Так рос он и сделался юношей. Нужно было взять к нему учителя, чтобы учить его сельскому хозяйству, так как Фритьоф должен был потом получить имение в свои руки. Пригласили старого благочестивого господина. Это было вовсе не интересное общество для молодого человека, но все-таки лучше в сравнении с тем, что у него было до сих пор. Но учитель ежедневно получал так много инструкций от дам, что в конце концов сделался положительно слушательной трубкой. В шестнадцать лет Фритьоф причастился, получил в подарок золотые часы и позволение ездить верхом; но ходить с ребятами в лес, о чем он мечтал, ему все-таки не позволяли.
Его не пугали розги его смертельного врага, но останавливали слезы матери. Он все-таки был еще ее ребенком.
Но он рос, и ему минуло двадцать лет. Однажды он стоял в кухне и смотрел, как кухарка чистит окуня. Она была красивая молодая девушка, с правильными чертами лица. Он начал с ней шалить и вставил палец в вырез на спине ее платья.
— Господин Фритьоф, будьте добры, — просила девушка.
— Я же добрый, — сказал Фритьоф и стал приставать еще настойчивее.
— Нет, Господи Иисусе, вдруг войдет барыня!
В это мгновение мать Фритьофа прошла мимо кухонной двери, обернулась и пошла во двор.
Фритьофу сделалось не по себе, и он исчез в свою комнату.
В это время был нанят новый садовник. Опытные дамы нарочно выбрали женатого. Но по несчастному стечению обстоятельств этот садовник был женат настолько давно, что имел уже созревший плод своего супружества в виде милой симпатичной девушки.
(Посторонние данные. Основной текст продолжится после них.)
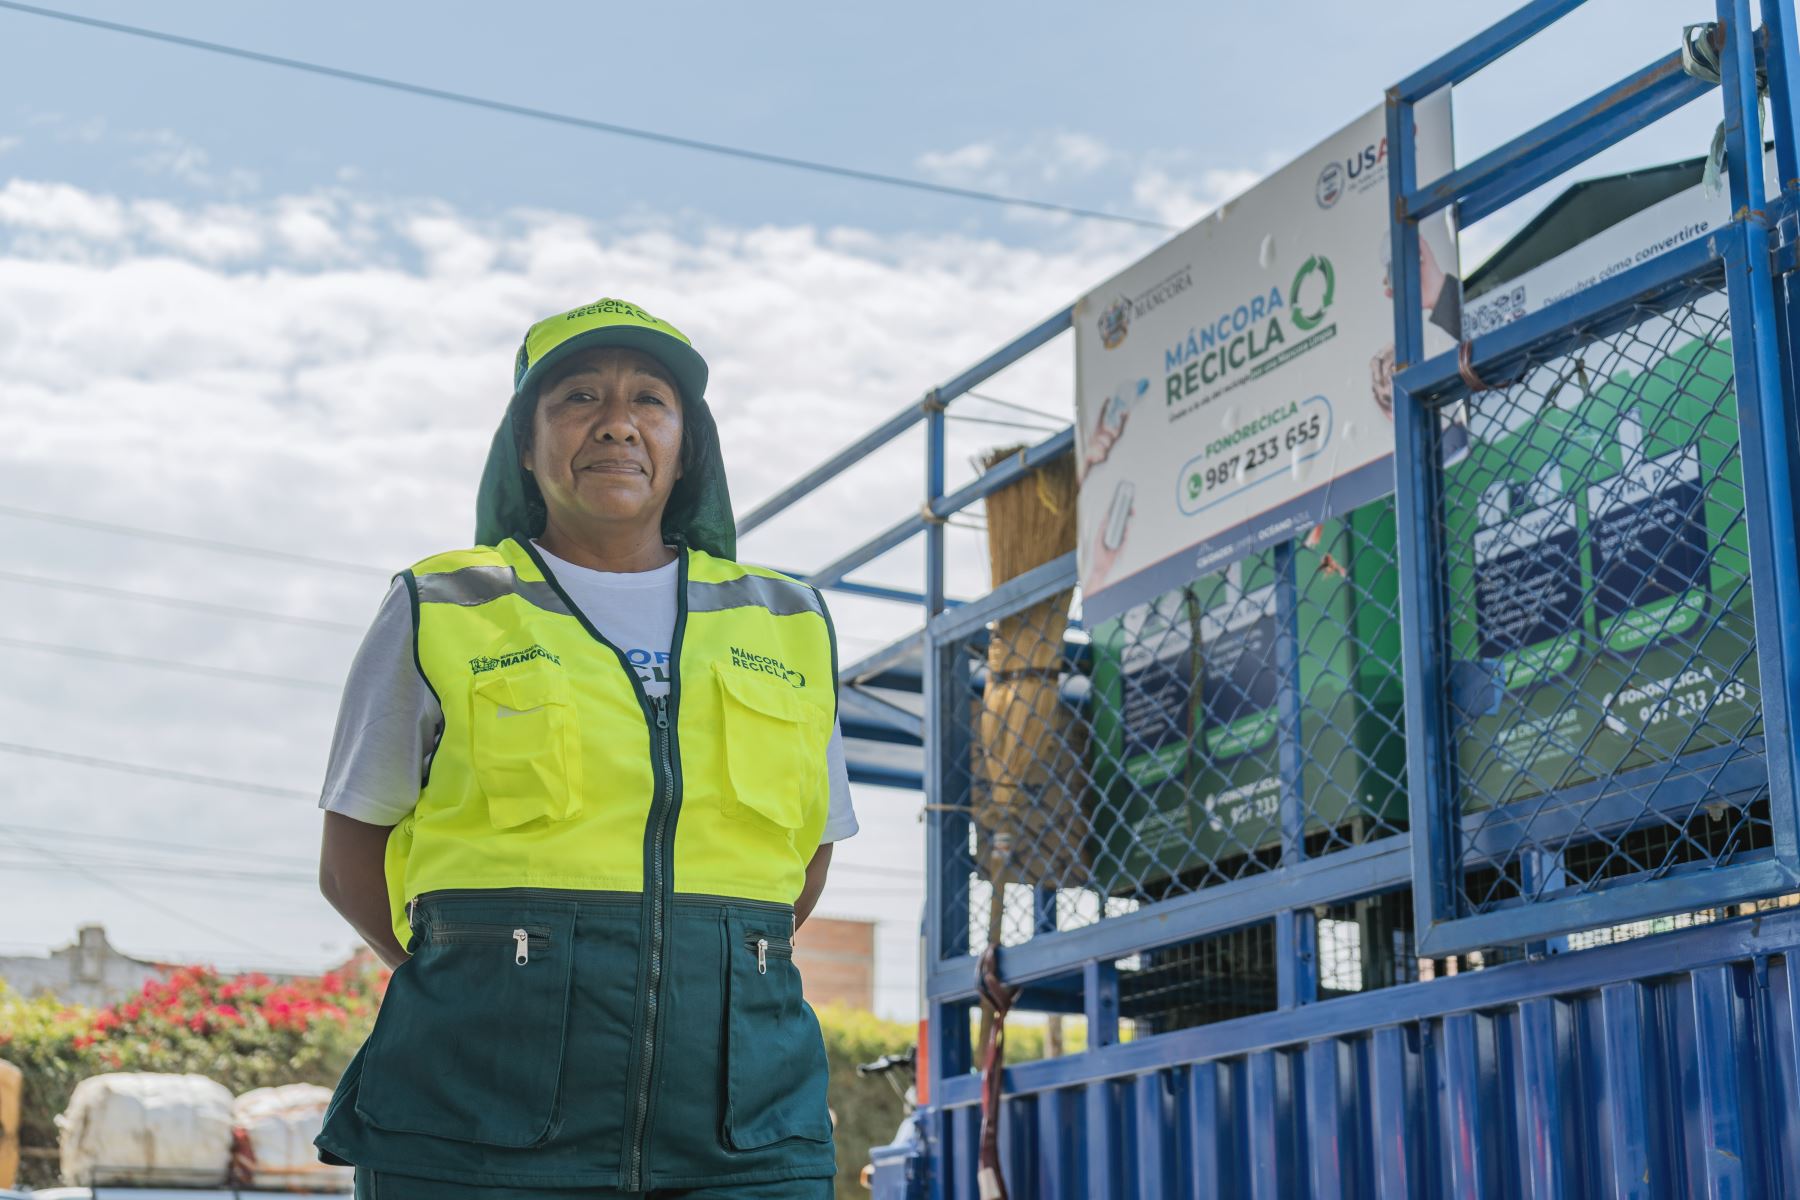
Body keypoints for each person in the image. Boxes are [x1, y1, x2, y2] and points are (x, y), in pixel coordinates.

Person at [311, 298, 857, 1199]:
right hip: (469, 1126)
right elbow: (348, 858)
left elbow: (808, 856)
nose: (617, 423)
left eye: (651, 399)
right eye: (576, 398)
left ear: (687, 448)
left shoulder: (788, 619)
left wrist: (707, 970)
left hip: (743, 1135)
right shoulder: (441, 604)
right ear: (524, 446)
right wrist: (479, 975)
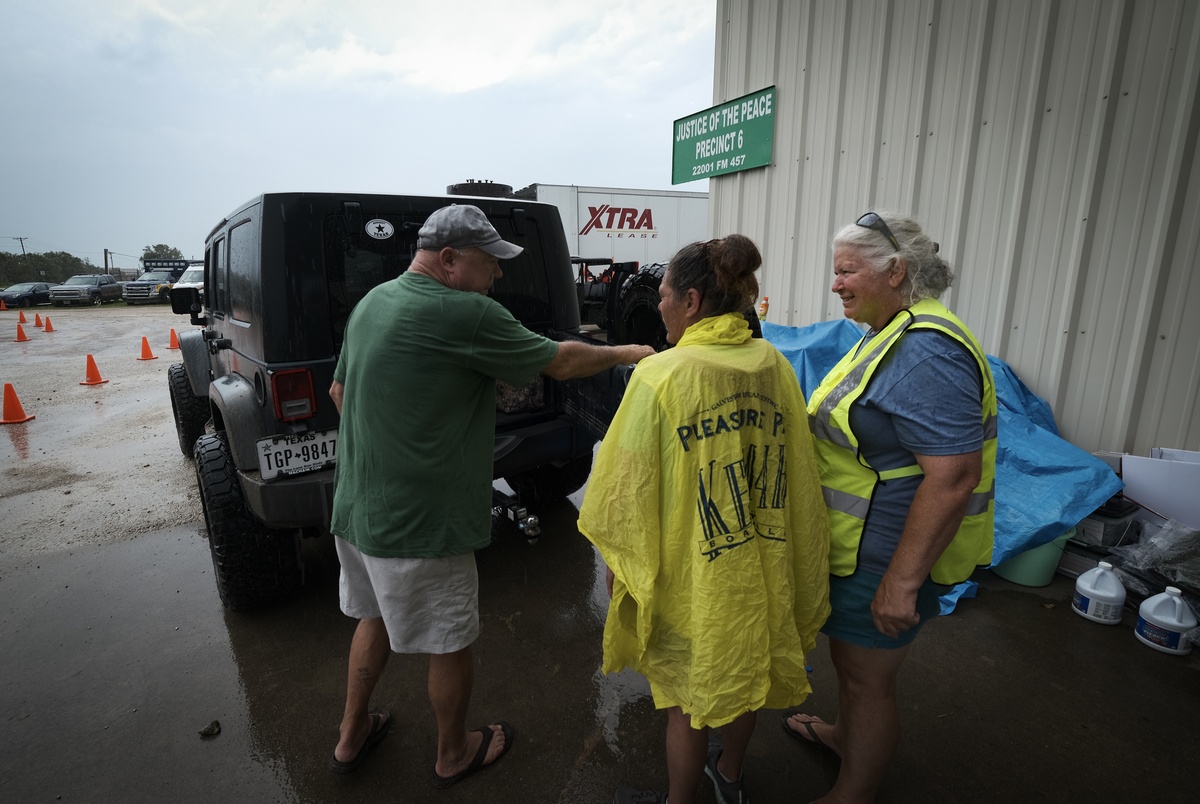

Господин Фритьоф скоро открыл эту прелестную розу среди других цветов своего сада. Вся жившая в нем склонность к женскому полу обратилась на молодую девушку, которая была так красива и не лишена образования. Он теперь часто ходил в сад и подолгу болтал с ней, когда она стояла на коленях перед клумбой или ходила взад-вперед по саду. Но она держала себя с ним очень гордо, и это только увеличивало его влюбленность.
Однажды он ехал через лес и по обыкновению грезил с открытыми глазами о той, которая казалась ему совершенством. Он тосковал о ней, ему хотелось увидеть ее здесь, в уединении, без свидетелей, без страха вызвать чье-либо неудовольствие. Эта мечта принимала в нем такие размеры, что жизнь без нее стала ему казаться ненужной и бесцельной. Лошадь шла по дороге шаг за шагом с опущенными поводьями, а всадник сидел в седле, глубоко погруженный в свои мысли. Вдруг меж деревьев он увидал что-то светлое, и дочь садовника вышла ему навстречу. Он соскочил с лошади, поклонился ей, и, болтая, пошли они по дороге рядом с лошадью. Он в различных выражениях говорил ей о своей любви, но она отклоняла эту тему.
— Зачем мы будем говорить о невозможном, — сказала она.
— Что невозможно? — воскликнул он.
— Для меня, бедной девушки, невозможно сделаться женою богатого, знатного господина.
Фритьоф нашел замечание справедливым и чувствовал себя сбитым с позиции. Его любовь была безгранична, но он хорошо видел, что не может ее, любимую женщину, привести в стаю, которая управляла всем его имением и которая, без сомнения, растерзала бы ее.
После этого разговора им овладело тихое мрачное отчаяние.